- TEXTO DE REFERENCIA
◆ ◆ ◆ ◆ ◆ ◆ ◆
Carlos Bonfil
Fotograma del segundo largometraje del cineasta barcelonés Hermes Paralluelo
Retrato de mis abuelos como octogenarios felices. Para No todo es vigilia (2014), su segundo largometraje, el realizador catalán Hermes Paralluelo (Yatasto,
2011) ha elegido filmar la rutina cotidiana de sus abuelos, Felisa Lou y
Antonio Paralluelo, la cual transcurre, ya bien entrada su sexta década
de existencia compartida, entre el modestísimo domicilio conyugal y el
cuarto de hospital donde al marido le atienden una enfermedad
neurológica. El sanatorio es prolongación de un hogar casi inhóspito,
poblado de retratos y recuerdos, y también la posible antesala del asilo
para ancianos al que Felisia se resiste a ir con todas sus fuerzas.
◆ ◆ ◆ ◆ ◆ ◆ ◆
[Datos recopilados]
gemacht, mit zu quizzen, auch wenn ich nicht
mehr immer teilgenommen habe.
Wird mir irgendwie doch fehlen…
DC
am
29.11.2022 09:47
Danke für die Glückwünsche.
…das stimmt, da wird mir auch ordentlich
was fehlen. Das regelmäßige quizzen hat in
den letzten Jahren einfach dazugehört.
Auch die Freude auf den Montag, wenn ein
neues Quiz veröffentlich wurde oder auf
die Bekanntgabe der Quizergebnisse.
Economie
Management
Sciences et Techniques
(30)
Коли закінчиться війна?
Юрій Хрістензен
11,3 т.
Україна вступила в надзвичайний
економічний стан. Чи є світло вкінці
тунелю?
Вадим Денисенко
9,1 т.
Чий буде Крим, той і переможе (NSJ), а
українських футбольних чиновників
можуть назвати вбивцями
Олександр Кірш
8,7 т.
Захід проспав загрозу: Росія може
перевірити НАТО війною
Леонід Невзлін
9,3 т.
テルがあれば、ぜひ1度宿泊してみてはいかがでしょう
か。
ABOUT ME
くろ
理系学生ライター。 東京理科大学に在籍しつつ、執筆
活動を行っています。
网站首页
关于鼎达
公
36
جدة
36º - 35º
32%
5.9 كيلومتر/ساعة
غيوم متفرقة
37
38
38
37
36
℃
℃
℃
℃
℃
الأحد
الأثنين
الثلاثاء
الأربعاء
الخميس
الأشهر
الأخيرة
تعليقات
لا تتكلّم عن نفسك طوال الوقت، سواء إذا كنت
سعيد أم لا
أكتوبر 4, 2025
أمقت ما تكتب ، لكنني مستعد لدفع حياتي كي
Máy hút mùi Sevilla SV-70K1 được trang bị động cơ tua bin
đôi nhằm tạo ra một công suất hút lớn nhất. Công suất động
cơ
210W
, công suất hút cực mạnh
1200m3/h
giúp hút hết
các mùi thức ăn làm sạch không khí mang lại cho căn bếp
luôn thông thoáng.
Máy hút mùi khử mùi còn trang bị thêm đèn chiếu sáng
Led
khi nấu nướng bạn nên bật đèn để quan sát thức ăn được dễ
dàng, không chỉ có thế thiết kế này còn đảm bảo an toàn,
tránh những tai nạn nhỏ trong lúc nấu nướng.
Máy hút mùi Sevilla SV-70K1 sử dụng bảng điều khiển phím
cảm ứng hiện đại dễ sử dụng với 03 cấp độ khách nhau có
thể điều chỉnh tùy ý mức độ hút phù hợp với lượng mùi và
◆ ◆ ◆ ◆ ◆ ◆ ◆
- EJERCICIO A
Según la reseña, ¿qué tipo de enfermedad le atienden al marido en el hospital?
- EJERCICIO B
Reproduce de la reseña el fragmento que empieza con "Carlos Bonfil" y sigue hasta "todas sus fuerzas.".

- SOLUCIÓN DESARROLLADA A
Una enfermedad neurológica.

- SOLUCIÓN DESARROLLADA B
Carlos Bonfil
Fotograma del segundo largometraje del cineasta barcelonés Hermes Paralluelo
Retrato de mis abuelos como octogenarios felices. Para No todo es vigilia (2014), su segundo largometraje, el realizador catalán Hermes Paralluelo (Yatasto,
2011) ha elegido filmar la rutina cotidiana de sus abuelos, Felisa Lou y
Antonio Paralluelo, la cual transcurre, ya bien entrada su sexta década
de existencia compartida, entre el modestísimo domicilio conyugal y el
cuarto de hospital donde al marido le atienden una enfermedad
neurológica. El sanatorio es prolongación de un hogar casi inhóspito,
poblado de retratos y recuerdos, y también la posible antesala del asilo
para ancianos al que Felisia se resiste a ir con todas sus fuerzas.